News:

MASM32 SDK Description, downloads and other helpful links
MASM32.com New Forum Link
masmforum WebSite

Checking whether a string contains another string

Started by uosunsetter, April 18, 2012, 11:30:01 PM

Previous topic - Next topic

MichaelW

One of the reasons for the slowness of the API functions may be built-in buffer-overrun protections that the CRT functions lack. See the Security Note here:

http://msdn.microsoft.com/en-us/library/z9da80kz(v=vs.71).aspx

But this does not explain why StrStrI is so much slower than StrStr. I was able to throw together a replacement for StrStrI:

        push esi
        push edi
        invoke crt__strdup, ADDR str1
        mov esi, eax
        invoke crt__strdup, ADDR str2
        mov edi, eax
        invoke crt__strlwr, esi
        invoke crt__strlwr, edi
        invoke StrStr, esi, edi
        invoke crt_free, esi
        invoke crt_free, edi
        pop esi
        pop edi


That running on my P3 is some 7 times faster than StrStrI.
eschew obfuscation

SteveAsm

Quote from: MichaelW on April 19, 2012, 06:49:50 PM
...See the Security Note here:

Yeh, scary stuff.
※ ※ ※
Reproduce the forum thread from "That running on" up to and including "Yeh, scary stuff.", changing "scary" to "worrying".

Figure understanding tasks:
※ ※ ※
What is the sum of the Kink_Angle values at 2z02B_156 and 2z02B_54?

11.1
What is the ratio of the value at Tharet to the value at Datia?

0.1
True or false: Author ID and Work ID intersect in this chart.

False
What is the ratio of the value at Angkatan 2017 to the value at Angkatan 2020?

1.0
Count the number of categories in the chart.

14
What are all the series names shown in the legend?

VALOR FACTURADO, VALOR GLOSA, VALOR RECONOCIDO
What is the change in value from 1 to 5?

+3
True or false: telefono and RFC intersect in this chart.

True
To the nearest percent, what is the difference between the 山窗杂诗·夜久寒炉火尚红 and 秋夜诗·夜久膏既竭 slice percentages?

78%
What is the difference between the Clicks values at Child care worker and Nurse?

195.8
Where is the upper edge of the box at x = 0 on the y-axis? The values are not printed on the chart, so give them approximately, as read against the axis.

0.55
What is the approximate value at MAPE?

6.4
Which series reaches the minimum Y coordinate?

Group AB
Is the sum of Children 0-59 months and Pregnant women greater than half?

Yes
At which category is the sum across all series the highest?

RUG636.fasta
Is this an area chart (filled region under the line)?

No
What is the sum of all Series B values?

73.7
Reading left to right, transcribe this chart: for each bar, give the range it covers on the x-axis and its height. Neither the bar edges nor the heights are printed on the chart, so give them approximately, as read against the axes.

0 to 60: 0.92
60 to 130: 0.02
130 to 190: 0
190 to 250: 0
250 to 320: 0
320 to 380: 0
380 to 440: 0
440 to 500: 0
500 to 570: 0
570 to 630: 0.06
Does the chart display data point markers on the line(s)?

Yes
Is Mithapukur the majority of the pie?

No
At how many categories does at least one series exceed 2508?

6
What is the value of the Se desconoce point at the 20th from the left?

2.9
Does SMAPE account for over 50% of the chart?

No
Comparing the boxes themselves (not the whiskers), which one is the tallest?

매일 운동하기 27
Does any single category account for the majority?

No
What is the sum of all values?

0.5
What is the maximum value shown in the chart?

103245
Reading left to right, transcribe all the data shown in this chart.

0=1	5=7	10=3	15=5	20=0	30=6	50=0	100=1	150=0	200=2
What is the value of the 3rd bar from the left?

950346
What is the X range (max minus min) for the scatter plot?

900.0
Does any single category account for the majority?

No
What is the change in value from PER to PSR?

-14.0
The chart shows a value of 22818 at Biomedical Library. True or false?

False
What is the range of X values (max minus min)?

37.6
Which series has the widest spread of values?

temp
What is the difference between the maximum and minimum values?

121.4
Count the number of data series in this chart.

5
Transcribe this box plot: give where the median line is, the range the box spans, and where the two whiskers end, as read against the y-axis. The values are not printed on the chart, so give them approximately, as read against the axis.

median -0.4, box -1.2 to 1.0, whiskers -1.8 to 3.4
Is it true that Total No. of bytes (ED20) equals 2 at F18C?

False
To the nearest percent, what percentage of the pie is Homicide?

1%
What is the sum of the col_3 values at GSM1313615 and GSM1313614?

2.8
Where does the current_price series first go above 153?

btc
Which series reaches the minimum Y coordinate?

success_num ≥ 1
※ ※ ※
EXPECTED OUTPUT:
That running on my P3 is some 7 times faster than StrStrI.
eschew obfuscation

SteveAsm

Quote from: MichaelW on April 19, 2012, 06:49:50 PM
...See the Security Note here:

Yeh, worrying stuff.